= Joseph Singer (bishop) =

Irish Anglican bishop

Joseph Henderson Singer (1786–1866) was an Irish Anglican bishop in the Church of Ireland in the 19th century.

He was the son of James Singer the Deputy Commissary-General of the Forces in Ireland and Elizabeth Henderson. He became a Fellow of Trinity College Dublin in 1810 and was subsequently its Regius Professor of Divinity and Erasmus Smith's Professor of Modern History. He became Bishop of Meath in 1852 and died in post on 16 July 1866.

Dr. Singer was a member of and served as secretary to the Royal Irish Academy.

He was a leading member of the Evangelical body of the Irish Church and a strong opponent of the National Board of Education.

Rev. Singer served as Chaplain to the Magdalen Asylum on Leeson Street. He served on committees and was a trustee a number of Church of Ireland and benevolent societies, such as the Protestant Orphan Society, as secretary of the Hibernian Bible Society, a trustee of North Strand Episcopal Chapel and Schools. He was a committee member of the Continental Society, the Church Education Society for Ireland, the Incorporated Society for Promoting English Protestant Schools in Ireland, Irish Auxiliary of the London Society for the Promotion of Christianity Amongst Jews and the Irish Society for promoting the reformed faith and educating in the Irish Language. At Trinity, Singer tutored John Nelson Darby the evangelical Christian.

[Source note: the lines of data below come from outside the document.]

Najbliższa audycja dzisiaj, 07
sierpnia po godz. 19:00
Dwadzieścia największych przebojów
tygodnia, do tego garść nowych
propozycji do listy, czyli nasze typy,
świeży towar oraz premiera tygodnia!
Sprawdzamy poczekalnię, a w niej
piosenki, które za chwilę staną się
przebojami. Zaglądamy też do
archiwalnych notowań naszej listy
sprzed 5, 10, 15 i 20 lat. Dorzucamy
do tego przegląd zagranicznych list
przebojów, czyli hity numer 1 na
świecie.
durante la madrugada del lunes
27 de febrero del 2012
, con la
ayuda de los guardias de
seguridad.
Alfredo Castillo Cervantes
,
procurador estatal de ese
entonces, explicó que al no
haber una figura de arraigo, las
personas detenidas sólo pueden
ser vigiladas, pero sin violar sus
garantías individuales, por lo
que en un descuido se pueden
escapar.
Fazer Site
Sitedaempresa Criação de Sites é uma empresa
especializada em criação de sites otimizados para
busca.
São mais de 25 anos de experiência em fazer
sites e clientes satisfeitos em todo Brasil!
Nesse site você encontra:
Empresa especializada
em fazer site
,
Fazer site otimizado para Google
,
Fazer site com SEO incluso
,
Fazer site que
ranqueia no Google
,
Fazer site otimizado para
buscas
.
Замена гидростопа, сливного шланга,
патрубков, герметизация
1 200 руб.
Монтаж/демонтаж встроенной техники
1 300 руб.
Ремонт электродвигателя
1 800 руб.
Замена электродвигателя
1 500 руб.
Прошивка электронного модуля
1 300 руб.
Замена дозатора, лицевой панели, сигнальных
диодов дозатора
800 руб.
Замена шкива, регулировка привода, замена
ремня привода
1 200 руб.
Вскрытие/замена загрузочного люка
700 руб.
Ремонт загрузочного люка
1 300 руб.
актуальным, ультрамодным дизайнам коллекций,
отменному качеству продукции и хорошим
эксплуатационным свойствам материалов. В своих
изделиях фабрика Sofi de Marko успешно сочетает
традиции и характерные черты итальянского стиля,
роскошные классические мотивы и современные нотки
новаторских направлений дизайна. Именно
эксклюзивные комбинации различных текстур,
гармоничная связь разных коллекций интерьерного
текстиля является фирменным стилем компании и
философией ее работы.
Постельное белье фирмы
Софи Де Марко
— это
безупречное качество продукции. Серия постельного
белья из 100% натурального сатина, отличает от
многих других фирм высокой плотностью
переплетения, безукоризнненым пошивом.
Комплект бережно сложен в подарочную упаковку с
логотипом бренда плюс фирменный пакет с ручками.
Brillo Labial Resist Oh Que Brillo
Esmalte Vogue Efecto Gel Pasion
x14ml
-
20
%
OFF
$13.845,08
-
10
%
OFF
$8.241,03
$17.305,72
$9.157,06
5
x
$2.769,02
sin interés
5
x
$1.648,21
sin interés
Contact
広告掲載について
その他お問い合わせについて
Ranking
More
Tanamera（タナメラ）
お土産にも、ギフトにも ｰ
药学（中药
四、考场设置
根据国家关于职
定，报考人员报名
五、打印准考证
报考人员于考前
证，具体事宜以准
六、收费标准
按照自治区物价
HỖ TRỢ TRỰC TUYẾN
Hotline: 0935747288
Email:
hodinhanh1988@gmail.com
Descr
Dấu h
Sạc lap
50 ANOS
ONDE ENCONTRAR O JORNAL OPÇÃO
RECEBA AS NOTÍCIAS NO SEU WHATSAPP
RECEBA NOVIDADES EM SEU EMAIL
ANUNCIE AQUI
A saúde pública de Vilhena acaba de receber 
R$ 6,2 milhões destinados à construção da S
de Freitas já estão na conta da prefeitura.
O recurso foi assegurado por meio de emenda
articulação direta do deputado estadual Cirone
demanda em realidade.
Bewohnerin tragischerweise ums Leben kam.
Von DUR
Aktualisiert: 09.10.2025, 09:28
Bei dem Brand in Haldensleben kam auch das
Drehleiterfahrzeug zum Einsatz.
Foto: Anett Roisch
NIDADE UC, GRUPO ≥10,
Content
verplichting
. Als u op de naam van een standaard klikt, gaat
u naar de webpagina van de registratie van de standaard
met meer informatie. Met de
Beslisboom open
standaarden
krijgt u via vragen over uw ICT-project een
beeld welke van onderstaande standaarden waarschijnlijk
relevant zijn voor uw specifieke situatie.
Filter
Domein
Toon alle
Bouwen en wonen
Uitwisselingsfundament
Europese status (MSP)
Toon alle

His brother Paulus Aemilius Singer BL(Lincoln's Inn), was also a strong supporter of evangelical initiatives and benevolent bodies in Dublin, another brother Major James Singer of the 7th Fusiliers, who was killed in 1812 at Badajos, in Spain, in the Peninsular Wars.

In 1822 he married Mary, daughter of Henry Crofton, Senior Chaplain at the Royal Hospital Kilmainham, and left four sons and three daughters. His son named after his brother Rev. Paulus Aemilius Singer MA, followed him into the priesthood.